For the material that follows, list every line containing the word "lugar".

━━ Source material

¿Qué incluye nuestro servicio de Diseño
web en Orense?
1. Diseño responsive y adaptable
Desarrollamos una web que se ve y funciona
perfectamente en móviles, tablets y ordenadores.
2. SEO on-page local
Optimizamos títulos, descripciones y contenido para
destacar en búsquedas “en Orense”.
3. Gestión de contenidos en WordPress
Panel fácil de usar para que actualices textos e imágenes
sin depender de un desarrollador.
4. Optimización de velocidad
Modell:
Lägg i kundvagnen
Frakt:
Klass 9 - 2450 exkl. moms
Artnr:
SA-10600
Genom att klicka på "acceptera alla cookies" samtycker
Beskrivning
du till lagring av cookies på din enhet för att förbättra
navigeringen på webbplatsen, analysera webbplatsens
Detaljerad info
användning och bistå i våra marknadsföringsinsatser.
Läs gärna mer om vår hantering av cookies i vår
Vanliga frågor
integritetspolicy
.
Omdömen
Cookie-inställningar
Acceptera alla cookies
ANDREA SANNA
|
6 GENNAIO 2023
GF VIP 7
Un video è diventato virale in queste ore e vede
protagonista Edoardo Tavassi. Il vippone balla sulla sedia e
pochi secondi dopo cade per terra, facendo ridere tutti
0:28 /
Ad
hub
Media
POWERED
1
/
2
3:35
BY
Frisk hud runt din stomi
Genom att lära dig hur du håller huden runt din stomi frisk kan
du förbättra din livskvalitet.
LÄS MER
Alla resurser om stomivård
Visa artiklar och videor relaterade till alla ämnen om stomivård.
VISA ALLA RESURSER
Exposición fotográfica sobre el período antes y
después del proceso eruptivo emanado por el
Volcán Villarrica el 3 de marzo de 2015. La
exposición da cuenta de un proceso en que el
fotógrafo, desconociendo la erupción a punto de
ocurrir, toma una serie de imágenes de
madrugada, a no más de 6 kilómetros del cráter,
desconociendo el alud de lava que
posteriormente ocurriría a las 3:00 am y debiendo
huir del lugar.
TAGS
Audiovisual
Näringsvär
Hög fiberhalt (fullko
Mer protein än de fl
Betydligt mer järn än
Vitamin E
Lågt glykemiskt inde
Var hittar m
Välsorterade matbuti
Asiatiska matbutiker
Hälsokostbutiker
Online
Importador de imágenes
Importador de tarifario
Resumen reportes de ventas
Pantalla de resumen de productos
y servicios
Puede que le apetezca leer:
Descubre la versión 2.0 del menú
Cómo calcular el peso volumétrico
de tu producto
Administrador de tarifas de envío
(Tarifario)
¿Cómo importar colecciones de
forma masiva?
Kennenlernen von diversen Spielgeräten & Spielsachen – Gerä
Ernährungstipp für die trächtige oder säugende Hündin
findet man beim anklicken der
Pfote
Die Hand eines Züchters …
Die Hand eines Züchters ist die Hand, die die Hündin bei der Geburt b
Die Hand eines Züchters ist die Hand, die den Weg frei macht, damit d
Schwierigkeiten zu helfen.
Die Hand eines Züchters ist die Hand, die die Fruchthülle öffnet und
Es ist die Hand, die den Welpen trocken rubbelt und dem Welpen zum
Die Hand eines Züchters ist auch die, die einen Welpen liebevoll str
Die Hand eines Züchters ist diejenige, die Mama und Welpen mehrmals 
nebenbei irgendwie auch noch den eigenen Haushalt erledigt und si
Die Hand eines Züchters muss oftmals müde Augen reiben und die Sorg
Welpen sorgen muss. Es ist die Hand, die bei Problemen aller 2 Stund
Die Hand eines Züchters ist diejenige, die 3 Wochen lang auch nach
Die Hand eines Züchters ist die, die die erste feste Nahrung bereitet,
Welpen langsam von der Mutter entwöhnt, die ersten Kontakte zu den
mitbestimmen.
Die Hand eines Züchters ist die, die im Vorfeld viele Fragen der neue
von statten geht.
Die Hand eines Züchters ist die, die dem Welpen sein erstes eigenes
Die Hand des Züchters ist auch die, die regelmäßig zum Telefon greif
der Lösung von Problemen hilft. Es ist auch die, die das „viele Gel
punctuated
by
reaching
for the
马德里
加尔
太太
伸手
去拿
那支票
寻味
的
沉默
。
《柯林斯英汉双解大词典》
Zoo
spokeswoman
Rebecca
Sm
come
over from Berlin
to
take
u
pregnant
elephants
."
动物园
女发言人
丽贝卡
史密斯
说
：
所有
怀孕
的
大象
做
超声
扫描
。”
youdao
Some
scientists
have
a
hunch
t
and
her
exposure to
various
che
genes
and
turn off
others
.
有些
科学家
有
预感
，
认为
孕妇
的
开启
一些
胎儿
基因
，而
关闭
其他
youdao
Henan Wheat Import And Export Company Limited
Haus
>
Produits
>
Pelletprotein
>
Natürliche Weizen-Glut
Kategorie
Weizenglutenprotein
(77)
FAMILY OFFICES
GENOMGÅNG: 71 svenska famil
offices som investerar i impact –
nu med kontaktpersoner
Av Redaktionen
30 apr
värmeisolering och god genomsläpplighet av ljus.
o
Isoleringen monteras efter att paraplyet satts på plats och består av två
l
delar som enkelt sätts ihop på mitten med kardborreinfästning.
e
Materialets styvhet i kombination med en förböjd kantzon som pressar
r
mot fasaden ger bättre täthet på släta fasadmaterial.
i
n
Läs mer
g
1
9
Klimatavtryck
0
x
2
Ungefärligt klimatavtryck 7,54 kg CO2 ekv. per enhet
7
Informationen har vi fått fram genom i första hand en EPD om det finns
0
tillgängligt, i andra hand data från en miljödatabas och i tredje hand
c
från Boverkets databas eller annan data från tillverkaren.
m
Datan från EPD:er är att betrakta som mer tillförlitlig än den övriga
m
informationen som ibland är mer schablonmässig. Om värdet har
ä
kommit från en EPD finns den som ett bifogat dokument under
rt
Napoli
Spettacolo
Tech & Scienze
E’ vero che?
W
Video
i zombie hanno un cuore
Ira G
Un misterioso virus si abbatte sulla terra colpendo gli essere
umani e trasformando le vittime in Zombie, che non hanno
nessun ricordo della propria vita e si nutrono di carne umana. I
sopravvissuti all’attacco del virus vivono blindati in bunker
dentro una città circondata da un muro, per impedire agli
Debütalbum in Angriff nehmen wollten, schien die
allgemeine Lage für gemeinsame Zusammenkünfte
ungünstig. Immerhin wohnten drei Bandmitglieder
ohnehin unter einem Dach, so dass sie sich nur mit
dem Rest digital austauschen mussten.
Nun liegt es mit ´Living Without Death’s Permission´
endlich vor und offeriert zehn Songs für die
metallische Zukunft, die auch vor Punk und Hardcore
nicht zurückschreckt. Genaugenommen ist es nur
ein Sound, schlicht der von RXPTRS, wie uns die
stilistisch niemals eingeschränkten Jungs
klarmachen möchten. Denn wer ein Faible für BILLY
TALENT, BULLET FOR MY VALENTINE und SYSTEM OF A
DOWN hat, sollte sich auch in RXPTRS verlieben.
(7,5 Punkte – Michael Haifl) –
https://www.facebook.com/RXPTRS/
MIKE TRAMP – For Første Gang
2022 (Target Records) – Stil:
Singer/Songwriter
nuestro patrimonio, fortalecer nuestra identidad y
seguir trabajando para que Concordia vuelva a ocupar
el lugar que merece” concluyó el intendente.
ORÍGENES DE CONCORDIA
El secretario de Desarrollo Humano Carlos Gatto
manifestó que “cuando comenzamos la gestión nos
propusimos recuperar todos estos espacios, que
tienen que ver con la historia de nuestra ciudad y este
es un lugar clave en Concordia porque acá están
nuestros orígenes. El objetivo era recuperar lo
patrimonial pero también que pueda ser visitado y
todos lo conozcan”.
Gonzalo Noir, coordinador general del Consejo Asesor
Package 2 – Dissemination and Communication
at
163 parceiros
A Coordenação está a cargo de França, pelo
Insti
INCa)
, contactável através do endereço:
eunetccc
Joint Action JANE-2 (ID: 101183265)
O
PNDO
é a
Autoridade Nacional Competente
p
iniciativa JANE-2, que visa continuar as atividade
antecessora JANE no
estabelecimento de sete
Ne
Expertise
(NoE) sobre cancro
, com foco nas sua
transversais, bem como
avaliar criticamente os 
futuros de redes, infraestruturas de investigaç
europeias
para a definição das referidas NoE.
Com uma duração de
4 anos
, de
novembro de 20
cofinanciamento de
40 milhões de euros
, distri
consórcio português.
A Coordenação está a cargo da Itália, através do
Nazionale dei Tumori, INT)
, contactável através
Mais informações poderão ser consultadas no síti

━━━━

- _Completed exercise_:
huir del lugar.
el lugar que merece” concluyó el intendente.
es un lugar clave en Concordia porque acá están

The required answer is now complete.